New vision
27.04.14
Seems like lots of dust has collected over here since my last blog post in February. Turned out, my ghost of TMJD past crept on me again causing me a few months of agony, which I’m still dealing with day to day. However, I can say I’m better than before as I was not even able to sit and write at the computer.
What is TMJD you ask? It is a disorder of the Temporomandibular joint. Yep, that tiny little joint that helps open and close your jaw for talking and chewing. If thrown out of whack (whether it’s muscular or a disc problem) it can cause just about every single ridiculous symptom you can think of. This disorder is also clever at disguises, as it does not always make its debut appearance at the jaw joint. Mine came in the form of what I thought was a heart attack, which actually turned out to be referred pain in my sternum from a pulled pectoral that came from my back, which was reacting to my neck being misaligned because of my jaw. Now why on earth would that happen? I’ve had a faulty jaw pretty much all of my life after a terrible fall as a child. My jaw never really found its secure place so I would grind away at night. As an adult I would grind my teeth under stressful circumstances. And like many women my age, who are trying to balance it all without burdening anyone (Ya, I’m over that), I carried the stress with me and nestled it in my jaw and muscles. I’m sure the long hours in front of the computer 7 days a week (while adjusting to single motherhood) played a huge role in all of this too. It erupted. The universe gave me a clear warning through a four letter acronym and a string of horrific symptoms (vertigo, tinnitus, seriously scary visual disturbances, excrutiating pain and adrenal fatigue) to start taking care of myself. But what does “taking care of oneself” really mean? Easier said than done because we’re creatures of habit, and finding a starting point can be very challenging. But I was given no choice and started with the help of an amazing functional medicine doctor, an intuitive massage therapist and the support of amazing women who have left me in awe with their courage and strength. I’m also grateful to have my mom to talk (vent) to and a boyfriend who has blown me away by simply being nurturing and present with me every step of the way.

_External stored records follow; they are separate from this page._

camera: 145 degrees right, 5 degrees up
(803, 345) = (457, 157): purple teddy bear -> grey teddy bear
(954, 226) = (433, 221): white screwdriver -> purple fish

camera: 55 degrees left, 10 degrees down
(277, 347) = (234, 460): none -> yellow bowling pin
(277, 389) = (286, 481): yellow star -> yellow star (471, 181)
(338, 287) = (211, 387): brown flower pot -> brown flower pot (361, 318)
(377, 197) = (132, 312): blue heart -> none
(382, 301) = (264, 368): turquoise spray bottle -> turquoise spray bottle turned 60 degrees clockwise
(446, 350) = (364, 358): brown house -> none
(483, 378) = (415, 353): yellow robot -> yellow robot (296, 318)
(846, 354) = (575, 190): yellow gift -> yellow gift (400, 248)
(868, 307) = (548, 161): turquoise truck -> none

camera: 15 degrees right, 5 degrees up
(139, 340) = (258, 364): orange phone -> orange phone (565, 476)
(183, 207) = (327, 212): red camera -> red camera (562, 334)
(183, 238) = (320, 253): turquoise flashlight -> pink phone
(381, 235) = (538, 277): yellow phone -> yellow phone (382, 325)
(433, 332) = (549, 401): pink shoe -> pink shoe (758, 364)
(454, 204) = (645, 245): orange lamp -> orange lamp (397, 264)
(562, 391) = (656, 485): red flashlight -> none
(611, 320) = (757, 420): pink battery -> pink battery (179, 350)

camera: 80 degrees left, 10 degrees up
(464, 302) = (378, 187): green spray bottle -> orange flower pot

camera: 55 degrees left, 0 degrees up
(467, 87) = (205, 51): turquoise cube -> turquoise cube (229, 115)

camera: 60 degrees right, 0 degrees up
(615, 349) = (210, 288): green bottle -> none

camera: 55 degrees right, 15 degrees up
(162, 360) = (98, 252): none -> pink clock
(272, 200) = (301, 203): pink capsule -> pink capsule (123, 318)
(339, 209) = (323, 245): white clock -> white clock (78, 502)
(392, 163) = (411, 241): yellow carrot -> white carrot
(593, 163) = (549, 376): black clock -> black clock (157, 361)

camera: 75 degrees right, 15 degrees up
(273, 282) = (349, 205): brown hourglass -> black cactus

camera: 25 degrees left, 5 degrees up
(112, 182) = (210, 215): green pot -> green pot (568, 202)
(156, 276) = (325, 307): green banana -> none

I was diagnosed with TMJD in 2006 after a very difficult time, and eventually healed after treating the symptoms. Why did it come back? Because like I said, I treated the symptoms … and not the root cause. This time around, while settling down my symptoms with massage and splint therapy, I’m treating the root cause. And without getting into long details, the bottom line is that my mind, body and spirit were not one. They were running in three directions, which is why I actually never felt any physical pain until it was out of control. Connecting spiritually, eating the right foods to nourish and heal, exercising, feeding my soul with creativity, getting closer to the people I love, shedding what doesn’t suit me anymore and being in touch with myself at all times is the new direction. In doing that, the symptoms are less daunting little by little. I’ve adapted an entirely new daily routine, which includes prayer, meditation, yoga … leafy green drinks, gluten free meals … and a list of wonderful things that I plan to share more of on this blog. The Art Muse will now be about the art of living. Sure, I will still throw in a few art shows and how-tos but the perspective is entirely different. As I still slowly pull the shades, I feel that this disorder came back as my personal guru to take me down a new path. When you can’t move and your senses are compromised, the way you see the world completely changes.
There’s so much to share, I’m excited to start writing again. Thanks so much for your stopping by the blog. It has certainly been a while and it feels great to be back. Hope to see you along with me on this journey!